Anne Hyland

‘Form’ and ‘Formung’ in Schubert’s Variations on a French Air, D624: Voice-Leading as Structure

The resurgence in ‘Formenlehre’ over the past 15 years has tended towards an engagement with sonata form, the concerto, and, to a lesser degree, rondo form. In contrast, there has not been a comprehensive study of variation form since Elaine Sisman’s work on Haydn (1993) that attempts to address the analytical and theoretical lacunae which have historically surrounded the form. In particular, the central methodological issue that confronts the analyst of independent variation sets remains foremost: how can one honour the inherent parataxis of a variation movement’s ‘outer form’ or design (‘Form’), while simultaneously accounting for it as a complete entity by revealing a hypotactic scaffold or ‘inner form’ (‘Formung’) which supports it?

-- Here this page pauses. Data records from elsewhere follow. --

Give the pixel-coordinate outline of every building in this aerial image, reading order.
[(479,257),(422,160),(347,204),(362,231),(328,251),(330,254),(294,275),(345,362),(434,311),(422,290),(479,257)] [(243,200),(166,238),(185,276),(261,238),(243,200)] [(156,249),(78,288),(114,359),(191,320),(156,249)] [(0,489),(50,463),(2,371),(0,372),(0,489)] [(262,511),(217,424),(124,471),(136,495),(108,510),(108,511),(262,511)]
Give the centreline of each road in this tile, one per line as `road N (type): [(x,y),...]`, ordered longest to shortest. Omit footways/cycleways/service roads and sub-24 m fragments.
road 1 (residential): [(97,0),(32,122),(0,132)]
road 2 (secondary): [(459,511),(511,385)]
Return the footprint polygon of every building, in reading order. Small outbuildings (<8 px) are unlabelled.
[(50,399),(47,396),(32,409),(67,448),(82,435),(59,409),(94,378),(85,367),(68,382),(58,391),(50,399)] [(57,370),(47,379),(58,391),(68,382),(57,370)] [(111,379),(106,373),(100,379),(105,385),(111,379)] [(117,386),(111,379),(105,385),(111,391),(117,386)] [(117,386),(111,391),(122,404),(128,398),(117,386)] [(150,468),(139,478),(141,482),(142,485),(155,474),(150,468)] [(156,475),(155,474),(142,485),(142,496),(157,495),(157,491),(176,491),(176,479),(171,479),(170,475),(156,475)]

This paper confronts this issue by demonstrating the methodological rapprochement of ‘Formenlehre’ (privileging ‘Form’) and voice-leading analysis (representing ‘Formung’) in a reading of Schubert’s 8 Variations on a French Air in E Minor, D624. While this movement displays recognizable conventions of the genre, such as progressive rhythmic diminution, organization of variations into groups, and use of a culminating pair of variations, its large-scale tonal scheme is remarkable in establishing the keys of the major submediant (C major) and the sharpened minor submediant (C-sharp minor), as well as the parallel major. The inherent logic of this tonal scheme is revealed only through analysis of the theme’s voice-leading, which anticipates the work’s tonal outline, thereby providing an over-arching structure, one which is simultaneously derived from and independent of the theme.

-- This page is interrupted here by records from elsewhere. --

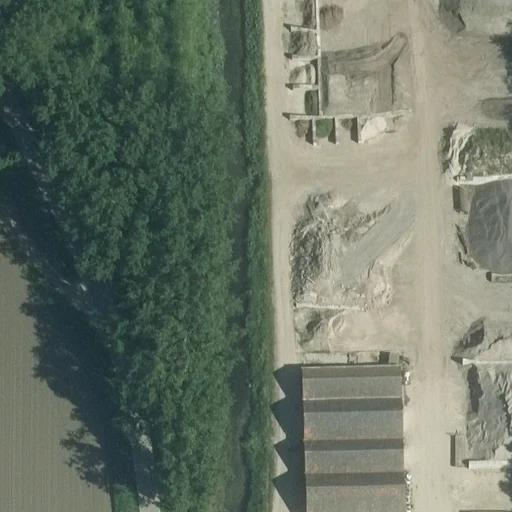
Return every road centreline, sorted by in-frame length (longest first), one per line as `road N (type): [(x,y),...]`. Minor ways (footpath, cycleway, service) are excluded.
road 1 (unclassified): [(146,511),(132,405),(112,333),(0,89)]
road 2 (track): [(0,219),(59,292),(112,333)]
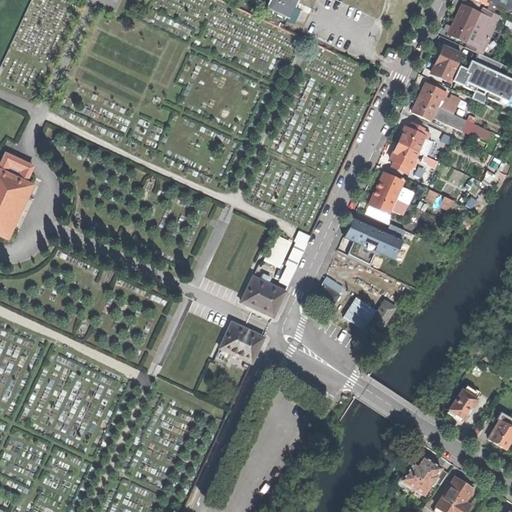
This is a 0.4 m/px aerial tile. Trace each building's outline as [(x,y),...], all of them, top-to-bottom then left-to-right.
[(271,0),(268,8),(289,17),(294,5),(296,0),(271,0)] [(511,0),(506,0),(501,12),(510,16),(511,9),(511,0)] [(455,19),(447,34),(469,45),(467,48),(481,55),(500,16),(485,10),(483,15),(461,5),(455,19)] [(437,59),(455,67),(460,55),(463,57),(465,54),(461,53),(461,52),(443,44),(440,51),(437,59)] [(468,73),(455,67),(437,59),(434,63),(430,74),(451,84),(455,76),(451,74),(453,70),(458,72),(455,78),(464,82),(468,73)] [(466,88),(472,91),(475,83),(469,80),(466,88)] [(437,106),(446,111),(453,114),(456,106),(448,103),(444,100),(447,93),(425,83),(418,98),(437,106)] [(463,95),(474,100),(477,94),(465,89),(463,95)] [(452,96),(448,103),(456,106),(460,99),(452,96)] [(431,118),(437,106),(418,98),(416,102),(411,113),(430,121),(431,118)] [(441,122),(446,111),(437,106),(431,118),(441,122)] [(466,120),(453,114),(446,111),(441,122),(461,131),(466,120)] [(412,124),(409,130),(404,127),(401,136),(397,143),(417,152),(424,136),(423,136),(424,132),(421,131),(422,129),(412,124)] [(413,168),(416,163),(412,161),(417,152),(397,143),(394,150),(390,159),(394,161),(392,167),(402,172),(406,174),(408,171),(407,170),(408,167),(409,168),(410,167),(413,168)] [(0,236),(7,239),(32,185),(25,182),(32,166),(5,154),(0,164),(0,236)] [(431,158),(423,155),(420,162),(428,165),(431,158)] [(383,174),(402,182),(404,177),(385,169),(383,174)] [(380,181),(376,189),(394,197),(397,190),(398,190),(402,182),(383,174),(380,181)] [(394,197),(376,189),(374,193),(369,205),(388,213),(391,206),(390,205),(394,197)] [(426,198),(448,208),(452,199),(430,189),(426,198)] [(369,205),(366,212),(384,220),(388,213),(369,205)] [(405,239),(408,230),(390,224),(388,229),(357,219),(351,239),(356,241),(352,254),(369,260),(371,251),(401,261),(408,240),(405,239)] [(281,281),(289,286),(313,236),(301,231),(296,241),(298,242),(287,264),(289,265),(281,281)] [(265,260),(278,266),(289,242),(276,237),(265,260)] [(273,317),(285,292),(254,277),(242,302),(273,317)] [(325,286),(338,295),(343,287),(328,277),(323,285),(325,286)] [(316,299),(331,309),(339,296),(338,295),(325,286),(316,299)] [(344,317),(362,329),(366,323),(368,324),(377,311),(357,297),(344,317)] [(372,322),(382,329),(396,308),(386,301),(372,322)] [(236,356),(252,363),(264,337),(231,323),(220,349),(236,356)] [(454,414),(463,420),(476,399),(473,397),(476,393),(465,386),(462,391),(459,389),(446,409),(447,410),(445,412),(448,414),(453,417),(454,414)] [(495,444),(505,450),(511,437),(511,428),(498,420),(487,439),(495,444)] [(430,486),(432,487),(435,482),(440,485),(447,473),(431,463),(421,456),(416,465),(413,463),(401,481),(423,496),(430,486)] [(466,511),(470,506),(465,502),(473,490),(463,484),(455,478),(433,511),(466,511)]
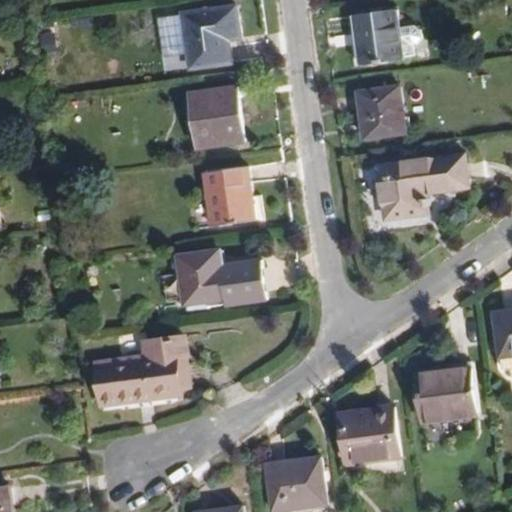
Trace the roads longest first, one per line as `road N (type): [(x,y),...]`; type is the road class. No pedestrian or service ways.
road 1 (residential): [(350,343),(293,0)]
road 2 (residential): [(350,343),(154,479)]
road 3 (residential): [(511,232),(350,343)]
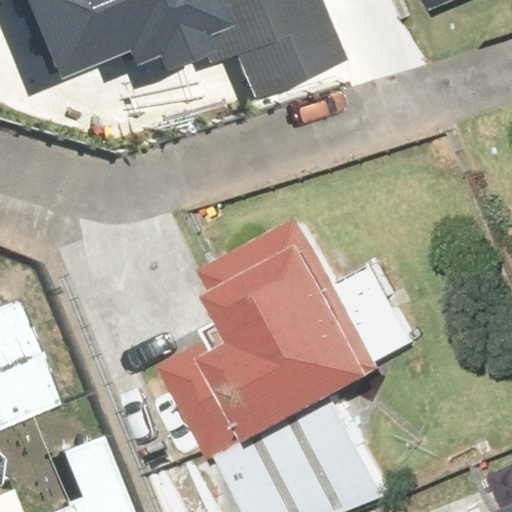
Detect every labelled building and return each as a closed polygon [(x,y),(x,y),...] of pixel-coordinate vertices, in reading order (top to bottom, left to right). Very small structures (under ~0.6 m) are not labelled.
[(348,62),(324,0),(0,0),(31,81),(187,22),(202,60),(225,51),(244,101),(348,62)] [(432,0),(436,10),(461,0),(432,0)] [(344,394),(388,370),(304,216),(206,270),(229,311),(213,320),(221,336),(170,364),(256,511),(342,511),(395,487),(344,394)] [(0,422),(55,398),(8,295),(0,298),(0,422)] [(128,511),(96,431),(52,449),(71,496),(30,511),(128,511)] [(433,511),(489,511),(481,491),(433,511)]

Ultimately, in navigating between voice-leading and surface parameters such as motive, register, and pitch salience, this paper demonstrates the hypotactic correspondences between local and global elements in this set of variations, while also celebrating the movement’s paratactic outer form. It thereby brings variation into dialogue with ‘Formenlehre’ and linear analysis, and their productive interaction.